STUDY TEXT:
+ + + + +

It rewards good ingredients without demanding fancy ones. The dough is just bread flour, water, salt, yeast, and a glug of extra virgin olive oil. The sauce is crushed San Marzano tomatoes, salt, and maybe a clove of garlic. The toppings can be as traditional or as wild as you want.
It tastes better the next day. Reheat a square in a hot oven (not a microwave, please) and the bottom re-crisps while the centre stays soft. Honestly, day-two Sicilian leftovers might be my favourite breakfast.
How To Make Sicilian Pizza At Home
You don’t need a pizza stone, a baking steel, or any special pan. A standard half-sheet baking sheet (or a 9×13 cake pan for thicker results), a good pour of olive oil, and a little patience are all you need.
Classic Home Sicilian Pizza
Dough
- 500g bread flour
- 340g warm water (68% hydration)
- 10g fine sea salt
- 7g instant yeast (one packet)
- 30ml extra virgin olive oil, plus more for the pan
Sauce & Toppings
- 400g crushed San Marzano tomatoes (one tin)
- 1 garlic clove, grated
- ½ tsp sea salt
- 225g low-moisture mozzarella, grated
- Dried oregano, red pepper flakes, fresh basil to finish
Method
- Mix the dough. In a large bowl, whisk flour, yeast, and salt. Pour in warm water and olive oil. Stir with a wooden spoon until shaggy, then knead by hand for 6–8 minutes until smooth and slightly tacky.
- First rise. Cover with plastic wrap or a damp towel. Leave in a warm spot for 90 minutes, or until doubled.
- Oil the pan. Pour 3–4 tablespoons of olive oil into a half-sheet pan (13″×18″) and tilt to coat. This is the secret to the crispy base — don’t skimp.
- Stretch into the pan. Tip the dough into the oiled pan and gently push it toward the edges with your fingertips. If it springs back, walk away for 10 minutes and try again. Cover loosely.
- Second rise. Let the dough proof in the pan for 90 minutes to 2 hours, until it’s pillowy and almost fills the pan corner to corner. Preheat your oven to 475°F (245°C) for the last 30 minutes.
- Make the sauce. While the dough proofs, mix crushed tomatoes with grated garlic and salt. No cooking required — Sicilian sauce is raw and bright.
- Top and bake. Scatter mozzarella across the dough first, then dollop the tomato sauce on top in rough stripes (the traditional way). Sprinkle with oregano. Bake for 18–22 minutes, until the cheese is bubbling and the edges are deep golden brown.
- Finish and rest. Slide the pizza out of the pan onto a wire rack (this is critical — leaving it in the pan steams the bottom). Finish with red pepper flakes, fresh basil, and a final drizzle of olive oil. Rest 5 minutes, then cut into squares.
If your dough fights you during stretching, that’s almost always a gluten relaxation issue rather than a recipe problem — our guide to dough that tears during stretching covers the fix in detail. For more on choosing the right flour, see our breakdown of the best flours for pizza bases. And for sauce variations, our homemade pizza sauce guide covers cooked and raw versions for different styles.
Mistakes To Avoid With Sicilian Pizza
Three errors are responsible for roughly 90% of disappointing home Sicilian pizzas. Knowing them in advance saves you a lot of trial and a little error.

+ + + + +

PROVIDED DATA:
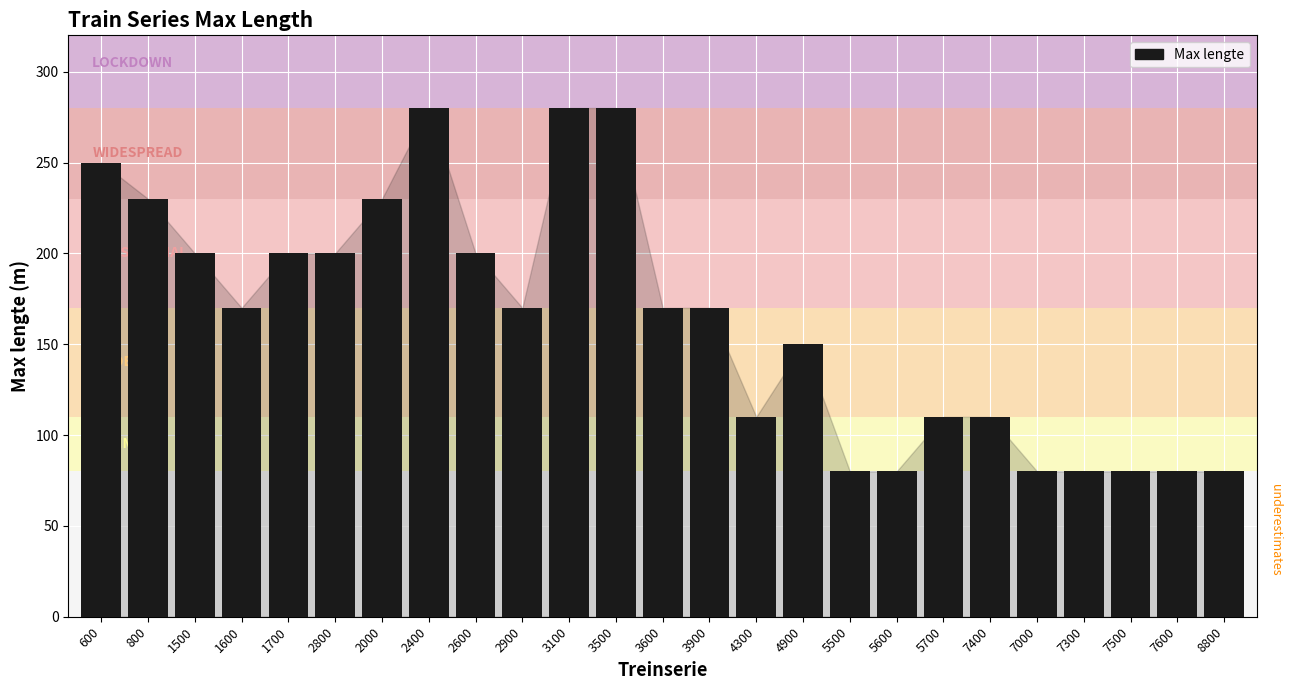

At which label does the data first exceed 170?

600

+ + + + +

WHAT YOU HAVE TO DO:
Extend the Sicilian pizza article, picking up after its last sentence. The data shown here was taken from another source.

ANSWER FOR THIS EXERCISE:
1. Not Enough Olive Oil In The Pan
If you’re worried about pouring “too much” olive oil into the pan, you’re not pouring enough. The oil is what fries the base. A dry pan gives you a soft, bready bottom instead of a crackly one. Use 3–4 tablespoons in a half-sheet pan, full stop.
2. Rushing The Proof
Sicilian dough needs time in the pan to open up. If you skip that second rise (or cut it short), you end up with a dense, tight crumb — closer to a tough flatbread than a pillowy slice. Give it the full 90 minutes minimum. If your kitchen is cool, longer.
3. Leaving It In The Pan To Cool
This is the move that snatches victory away at the last moment. As soon as the pizza is out of the oven, get it out of the pan and onto a wire rack. Trapped steam in a hot pan will turn that beautifully crisp base soggy in about three minutes. Use a thin spatula to lift the corner — it should slide out without resistance.
Sicilian Pizza FAQ
What’s the difference between Sicilian pizza and sfincione?
Is Sicilian pizza the same as deep dish?
Can I make Sicilian pizza without a special pan?
What kind of cheese should I use?
Why is the crust so airy?
What toppings work best on a Sicilian?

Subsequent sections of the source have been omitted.